Figure 5 : Etape de renforcement des phonèmes compatibles par des relations ascendantes activatrices.
Figure 5 : Etape de renforcement des phonèmes compatibles par des relations ascendantes activatrices.

Par ailleurs, notre modèle propose, comme dans le modèle TRACE et à la différence du modèle de la cohorte, des relations d’inhibition latérale. Celles qui nous intéressent ne concernent cependant pas le niveau des représentations lexicales, mais celui des phonèmes. Nous ajoutons que ces relations d’inhibitions latérales auraient des poids différents selon la similitude des phonèmes en termes de traits phonologiques. Le partage de traits phonologiques par deux phonèmes se traduirait par une augmentation de la force des relations d’inhibitions latérales qui les relient (Figure 6). Ainsi, pour reprendre notre exemple, à partir de la lettre P, le phonème /p/ activerait le trait sourd, lui-même susceptible de faire émerger des phonèmes concurrents (premier mécanisme). Grâce à la mise en jeu de relations d’inhibition latérale entre les phonèmes partageant de nombreux traits, ces candidats concurrents verraient leur niveau d’activation baisser. Ce deuxième mécanisme contrebalancerait le premier et, surtout, permettrait de contrer le biais initial qu’il produit. Au final, le mécanisme basé sur les inhibitions latérales pourrait donc éviter au lecteur des erreurs spontanément induites par le premier mécanisme phonologique. Dans notre exemple, grâce aux relations d’inhibition latérale entre phonèmes, le biais vers une lecture de la lettre « T » dans un deuxième stimulus serait amoindri (croix en pointillé sur la Figure 6). Le mécanisme d’inhibition latérale entre les phonèmes est donc censé induire une détérioration du traitement de la deuxième lettre. Ce deuxième mécanisme permettrait de rendre compte de la détérioration des performances sur le stimulus présenté en deuxième position, lorsqu’il partage des traits phonologiques avec le précédent, et lorsqu’un délai suffisant sépare les deux stimuli, sans doute essentiellement à partir de 66 ms (Bedoin & Krifi, 2009 ; Lukatela et al., 2001).

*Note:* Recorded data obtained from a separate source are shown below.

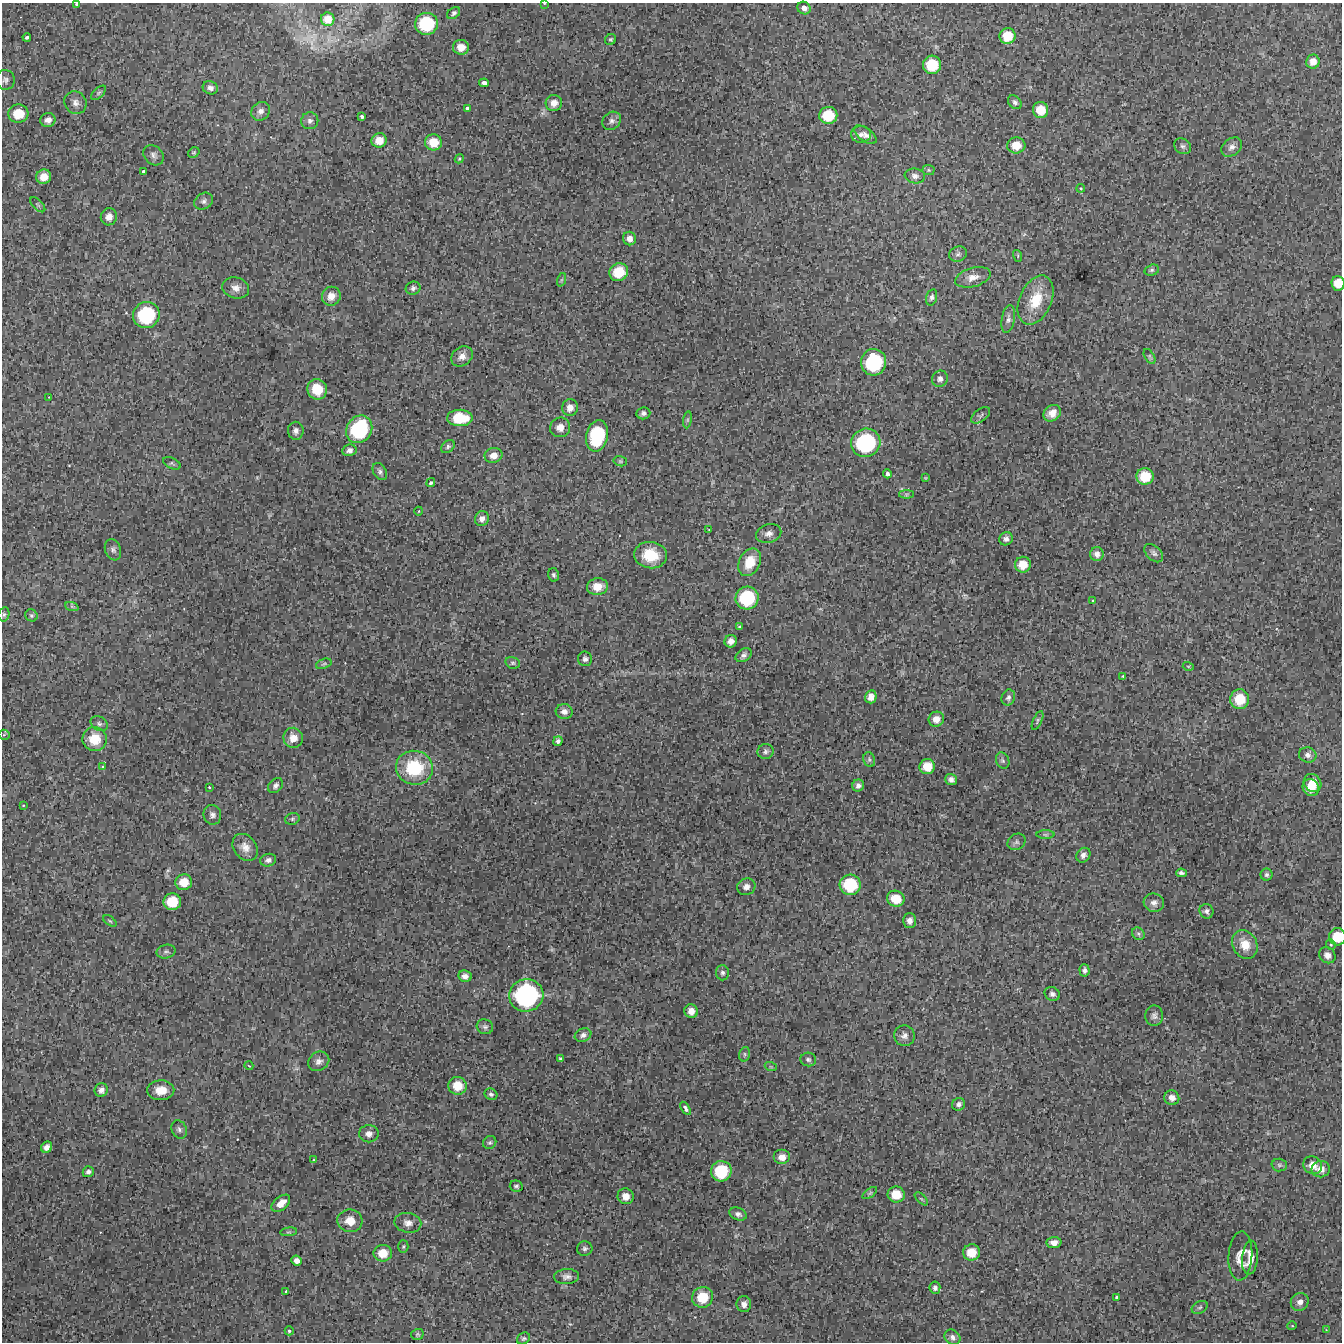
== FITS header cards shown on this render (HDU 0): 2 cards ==
NAXIS1  =                 1340 / length of data axis 1
NAXIS2  =                 1340 / length of data axis 2

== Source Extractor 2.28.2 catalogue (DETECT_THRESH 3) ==
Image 1340 x 1340 px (HDU 0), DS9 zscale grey, 1 PNG px = 1 image px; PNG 1344 x 1344 px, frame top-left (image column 1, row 1340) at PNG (2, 3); each listed source drawn as its Kron ellipse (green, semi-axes under 4 px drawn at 4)
Background 4490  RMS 300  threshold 902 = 3 sigma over >= 5 px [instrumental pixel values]
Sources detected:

Il se peut que le poids des inhibitions latérales soit influencé par le nombre de traits partagés, sans que cela se calcule de manière simplement additive. Le partage de certains types de traits pourrait avoir un poids plus ou moins important. Il se peut aussi que le partage de certains traits se traduise par la mise en jeu de relations d’inhibition latérale plus précoce que d’autres. La mise en jeu des relations d’inhibition peut être envisagée comme progressive, les inhibitions latérales motivées par le partage d’un certain type de trait s’animant avant les inhibitions latérales motivées par d’autres types de traits.

Figure 6 : Etape d’inhibitions latérales entre phonèmes se ressemblant en termes de traits phonologiques
Figure 6 : Etape d’inhibitions latérales entre phonèmes se ressemblant en termes de traits phonologiques

Au-delà de ces nuances, qui sont relatives à notre intérêt pour les différents types de traits phonologiques et une éventuelle hiérarchie entre l’influence du lieu, du mode d’articulation et du voisement, nous reprenons, avec de deuxième mécanisme, une notion d’inhibition latérale tout à fait centrale dans le modèle TRACE, et que l’on retrouve aussi dans le modèle de lecture d’activation interactive entre les unités-mots et les unités-lettres (McClelland & Rumelhart, 1981).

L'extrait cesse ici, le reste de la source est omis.